#### WHAT THE TASK REQUIRES:
Please lay out the stretch of material below, from the line containing "locality: Pilcomayo River." through the line containing "genus: Ludwigia", as a two-column CSV with the columns field and value. Give one row per line, putting each entry in a single quoted field and turning any line breaks into spaces.

#### DATA PROVIDED:
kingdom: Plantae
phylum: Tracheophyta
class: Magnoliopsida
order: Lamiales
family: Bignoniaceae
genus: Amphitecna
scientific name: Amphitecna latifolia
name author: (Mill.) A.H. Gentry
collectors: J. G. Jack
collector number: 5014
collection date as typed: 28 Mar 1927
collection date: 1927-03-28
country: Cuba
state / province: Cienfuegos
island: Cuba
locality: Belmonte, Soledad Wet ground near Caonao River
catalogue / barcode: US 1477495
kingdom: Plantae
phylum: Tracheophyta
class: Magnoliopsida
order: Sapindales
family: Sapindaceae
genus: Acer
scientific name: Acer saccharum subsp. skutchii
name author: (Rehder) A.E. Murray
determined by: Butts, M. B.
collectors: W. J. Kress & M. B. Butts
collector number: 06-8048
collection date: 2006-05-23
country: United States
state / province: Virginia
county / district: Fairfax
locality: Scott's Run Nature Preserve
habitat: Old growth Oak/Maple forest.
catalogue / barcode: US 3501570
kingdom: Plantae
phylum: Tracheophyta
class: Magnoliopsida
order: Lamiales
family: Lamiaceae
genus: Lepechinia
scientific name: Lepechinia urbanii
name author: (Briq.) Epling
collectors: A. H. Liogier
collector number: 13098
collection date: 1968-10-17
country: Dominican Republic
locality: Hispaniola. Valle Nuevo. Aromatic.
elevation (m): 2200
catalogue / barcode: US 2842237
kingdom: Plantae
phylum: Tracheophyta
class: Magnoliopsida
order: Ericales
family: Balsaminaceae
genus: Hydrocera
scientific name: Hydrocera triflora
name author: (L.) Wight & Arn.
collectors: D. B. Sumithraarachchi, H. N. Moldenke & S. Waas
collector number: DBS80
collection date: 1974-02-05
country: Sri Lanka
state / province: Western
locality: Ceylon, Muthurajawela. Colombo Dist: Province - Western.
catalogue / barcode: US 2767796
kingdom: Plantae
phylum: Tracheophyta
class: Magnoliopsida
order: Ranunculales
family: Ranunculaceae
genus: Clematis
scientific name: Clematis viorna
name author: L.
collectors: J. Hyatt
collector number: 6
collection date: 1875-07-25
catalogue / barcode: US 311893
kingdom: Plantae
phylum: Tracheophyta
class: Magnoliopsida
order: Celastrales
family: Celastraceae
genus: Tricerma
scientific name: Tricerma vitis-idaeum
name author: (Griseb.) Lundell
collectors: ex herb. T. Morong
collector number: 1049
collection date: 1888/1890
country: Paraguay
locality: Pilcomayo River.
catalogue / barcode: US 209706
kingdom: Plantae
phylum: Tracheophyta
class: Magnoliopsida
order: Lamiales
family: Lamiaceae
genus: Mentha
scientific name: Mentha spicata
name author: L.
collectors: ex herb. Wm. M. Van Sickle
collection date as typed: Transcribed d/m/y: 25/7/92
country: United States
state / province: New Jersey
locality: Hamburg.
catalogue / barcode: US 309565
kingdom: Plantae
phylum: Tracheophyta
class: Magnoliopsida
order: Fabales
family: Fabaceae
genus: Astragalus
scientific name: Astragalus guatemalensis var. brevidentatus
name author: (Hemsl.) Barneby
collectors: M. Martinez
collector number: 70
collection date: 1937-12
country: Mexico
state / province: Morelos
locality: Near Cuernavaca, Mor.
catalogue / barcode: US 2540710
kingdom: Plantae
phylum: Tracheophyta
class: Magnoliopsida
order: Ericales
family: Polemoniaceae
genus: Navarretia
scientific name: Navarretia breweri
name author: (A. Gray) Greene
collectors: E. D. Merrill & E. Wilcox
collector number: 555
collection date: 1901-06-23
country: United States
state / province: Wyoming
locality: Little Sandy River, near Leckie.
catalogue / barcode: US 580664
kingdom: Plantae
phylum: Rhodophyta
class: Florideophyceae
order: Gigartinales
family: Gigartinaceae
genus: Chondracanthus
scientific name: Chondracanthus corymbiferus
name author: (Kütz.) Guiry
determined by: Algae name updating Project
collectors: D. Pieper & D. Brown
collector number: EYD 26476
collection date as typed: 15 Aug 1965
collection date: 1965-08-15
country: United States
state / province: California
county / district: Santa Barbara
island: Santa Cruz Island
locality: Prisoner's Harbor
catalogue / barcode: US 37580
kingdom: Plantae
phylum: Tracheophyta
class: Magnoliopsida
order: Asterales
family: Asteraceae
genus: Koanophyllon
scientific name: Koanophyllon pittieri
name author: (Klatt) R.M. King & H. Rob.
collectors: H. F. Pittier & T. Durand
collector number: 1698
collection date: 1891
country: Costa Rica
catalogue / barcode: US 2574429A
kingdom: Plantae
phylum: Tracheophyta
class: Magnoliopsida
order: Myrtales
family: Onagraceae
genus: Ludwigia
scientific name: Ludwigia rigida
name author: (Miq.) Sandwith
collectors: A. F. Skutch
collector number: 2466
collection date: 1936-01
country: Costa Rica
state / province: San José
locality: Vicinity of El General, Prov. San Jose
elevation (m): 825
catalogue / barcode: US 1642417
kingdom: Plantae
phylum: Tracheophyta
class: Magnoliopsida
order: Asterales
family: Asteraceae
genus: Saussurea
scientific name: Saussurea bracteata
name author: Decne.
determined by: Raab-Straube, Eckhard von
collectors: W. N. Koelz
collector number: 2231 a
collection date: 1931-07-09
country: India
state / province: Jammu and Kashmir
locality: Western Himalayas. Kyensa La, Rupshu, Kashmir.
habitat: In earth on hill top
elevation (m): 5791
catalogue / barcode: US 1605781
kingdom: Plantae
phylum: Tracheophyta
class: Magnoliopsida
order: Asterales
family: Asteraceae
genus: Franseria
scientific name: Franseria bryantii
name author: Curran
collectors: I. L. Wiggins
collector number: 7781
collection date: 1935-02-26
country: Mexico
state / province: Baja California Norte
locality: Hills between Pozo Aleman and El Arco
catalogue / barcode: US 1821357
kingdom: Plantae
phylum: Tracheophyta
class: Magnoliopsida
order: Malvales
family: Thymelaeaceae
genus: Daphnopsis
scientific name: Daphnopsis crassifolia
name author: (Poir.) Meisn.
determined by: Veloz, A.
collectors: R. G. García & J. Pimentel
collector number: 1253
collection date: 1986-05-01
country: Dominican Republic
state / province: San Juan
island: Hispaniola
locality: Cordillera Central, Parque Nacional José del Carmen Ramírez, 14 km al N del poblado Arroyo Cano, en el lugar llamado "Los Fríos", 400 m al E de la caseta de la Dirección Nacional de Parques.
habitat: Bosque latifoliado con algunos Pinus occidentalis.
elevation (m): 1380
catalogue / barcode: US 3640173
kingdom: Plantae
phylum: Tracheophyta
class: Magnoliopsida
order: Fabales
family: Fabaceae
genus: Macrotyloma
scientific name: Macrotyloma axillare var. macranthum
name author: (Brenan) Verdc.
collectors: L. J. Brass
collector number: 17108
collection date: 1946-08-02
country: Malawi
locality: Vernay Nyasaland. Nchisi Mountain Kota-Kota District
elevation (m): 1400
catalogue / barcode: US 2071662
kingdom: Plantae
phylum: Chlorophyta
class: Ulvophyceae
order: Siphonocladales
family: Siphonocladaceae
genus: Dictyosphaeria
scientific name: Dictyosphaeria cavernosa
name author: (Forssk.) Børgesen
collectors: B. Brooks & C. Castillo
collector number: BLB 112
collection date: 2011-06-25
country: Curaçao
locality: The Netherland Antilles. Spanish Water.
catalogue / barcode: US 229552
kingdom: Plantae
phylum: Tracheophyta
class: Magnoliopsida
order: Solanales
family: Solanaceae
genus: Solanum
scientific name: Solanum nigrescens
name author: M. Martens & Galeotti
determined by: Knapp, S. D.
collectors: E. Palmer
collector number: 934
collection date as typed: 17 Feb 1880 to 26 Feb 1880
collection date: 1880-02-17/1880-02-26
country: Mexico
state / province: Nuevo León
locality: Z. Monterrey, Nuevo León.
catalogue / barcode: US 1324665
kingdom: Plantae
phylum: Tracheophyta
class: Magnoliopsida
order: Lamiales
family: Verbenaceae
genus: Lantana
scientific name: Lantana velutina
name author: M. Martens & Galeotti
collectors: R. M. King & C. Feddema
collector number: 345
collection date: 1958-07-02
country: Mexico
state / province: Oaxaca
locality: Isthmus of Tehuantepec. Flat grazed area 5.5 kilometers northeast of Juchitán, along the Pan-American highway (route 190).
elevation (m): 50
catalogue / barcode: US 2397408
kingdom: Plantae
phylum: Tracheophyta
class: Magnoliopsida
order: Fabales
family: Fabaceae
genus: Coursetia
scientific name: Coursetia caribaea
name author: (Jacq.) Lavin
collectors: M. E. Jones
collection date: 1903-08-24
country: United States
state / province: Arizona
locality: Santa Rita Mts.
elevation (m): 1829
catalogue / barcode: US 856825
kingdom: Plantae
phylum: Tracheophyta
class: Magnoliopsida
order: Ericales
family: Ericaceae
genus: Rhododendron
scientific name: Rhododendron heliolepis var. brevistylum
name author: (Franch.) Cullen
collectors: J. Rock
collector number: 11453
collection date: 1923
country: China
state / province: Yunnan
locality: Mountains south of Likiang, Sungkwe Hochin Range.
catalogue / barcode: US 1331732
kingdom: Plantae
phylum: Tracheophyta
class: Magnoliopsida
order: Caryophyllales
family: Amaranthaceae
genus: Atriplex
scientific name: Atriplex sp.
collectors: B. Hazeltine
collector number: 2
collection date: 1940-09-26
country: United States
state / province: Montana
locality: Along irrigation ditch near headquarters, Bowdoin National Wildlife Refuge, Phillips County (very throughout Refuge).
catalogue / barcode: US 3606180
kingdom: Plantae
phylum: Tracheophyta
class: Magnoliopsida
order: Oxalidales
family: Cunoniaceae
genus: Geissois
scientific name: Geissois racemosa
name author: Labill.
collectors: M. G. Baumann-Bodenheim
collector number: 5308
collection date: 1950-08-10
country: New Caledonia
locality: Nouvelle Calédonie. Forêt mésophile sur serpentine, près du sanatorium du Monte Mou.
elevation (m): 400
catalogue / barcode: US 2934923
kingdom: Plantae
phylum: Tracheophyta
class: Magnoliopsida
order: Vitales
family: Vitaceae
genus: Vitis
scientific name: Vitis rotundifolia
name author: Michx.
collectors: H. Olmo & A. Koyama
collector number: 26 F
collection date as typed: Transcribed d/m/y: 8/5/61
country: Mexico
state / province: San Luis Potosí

#### EXERCISE RESPONSE:
field,value
"locality:","Pilcomayo River."
"catalogue / barcode:","US 209706"
"kingdom:","Plantae"
"phylum:","Tracheophyta"
"class:","Magnoliopsida"
"order:","Lamiales"
"family:","Lamiaceae"
"genus:","Mentha"
"scientific name:","Mentha spicata"
"name author:","L."
"collectors:","ex herb. Wm. M. Van Sickle"
"collection date as typed:","Transcribed d/m/y: 25/7/92"
"country:","United States"
"state / province:","New Jersey"
"locality:","Hamburg."
"catalogue / barcode:","US 309565"
"kingdom:","Plantae"
"phylum:","Tracheophyta"
"class:","Magnoliopsida"
"order:","Fabales"
"family:","Fabaceae"
"genus:","Astragalus"
"scientific name:","Astragalus guatemalensis var. brevidentatus"
"name author:","(Hemsl.) Barneby"
"collectors:","M. Martinez"
"collector number:","70"
"collection date:","1937-12"
"country:","Mexico"
"state / province:","Morelos"
"locality:","Near Cuernavaca, Mor."
"catalogue / barcode:","US 2540710"
"kingdom:","Plantae"
"phylum:","Tracheophyta"
"class:","Magnoliopsida"
"order:","Ericales"
"family:","Polemoniaceae"
"genus:","Navarretia"
"scientific name:","Navarretia breweri"
"name author:","(A. Gray) Greene"
"collectors:","E. D. Merrill & E. Wilcox"
"collector number:","555"
"collection date:","1901-06-23"
"country:","United States"
"state / province:","Wyoming"
"locality:","Little Sandy River, near Leckie."
"catalogue / barcode:","US 580664"
"kingdom:","Plantae"
"phylum:","Rhodophyta"
"class:","Florideophyceae"
"order:","Gigartinales"
"family:","Gigartinaceae"
"genus:","Chondracanthus"
"scientific name:","Chondracanthus corymbiferus"
"name author:","(Kütz.) Guiry"
"determined by:","Algae name updating Project"
"collectors:","D. Pieper & D. Brown"
"collector number:","EYD 26476"
"collection date as typed:","15 Aug 1965"
"collection date:","1965-08-15"
"country:","United States"
"state / province:","California"
"county / district:","Santa Barbara"
"island:","Santa Cruz Island"
"locality:","Prisoner's Harbor"
"catalogue / barcode:","US 37580"
"kingdom:","Plantae"
"phylum:","Tracheophyta"
"class:","Magnoliopsida"
"order:","Asterales"
"family:","Asteraceae"
"genus:","Koanophyllon"
"scientific name:","Koanophyllon pittieri"
"name author:","(Klatt) R.M. King & H. Rob."
"collectors:","H. F. Pittier & T. Durand"
"collector number:","1698"
"collection date:","1891"
"country:","Costa Rica"
"catalogue / barcode:","US 2574429A"
"kingdom:","Plantae"
"phylum:","Tracheophyta"
"class:","Magnoliopsida"
"order:","Myrtales"
"family:","Onagraceae"
"genus:","Ludwigia"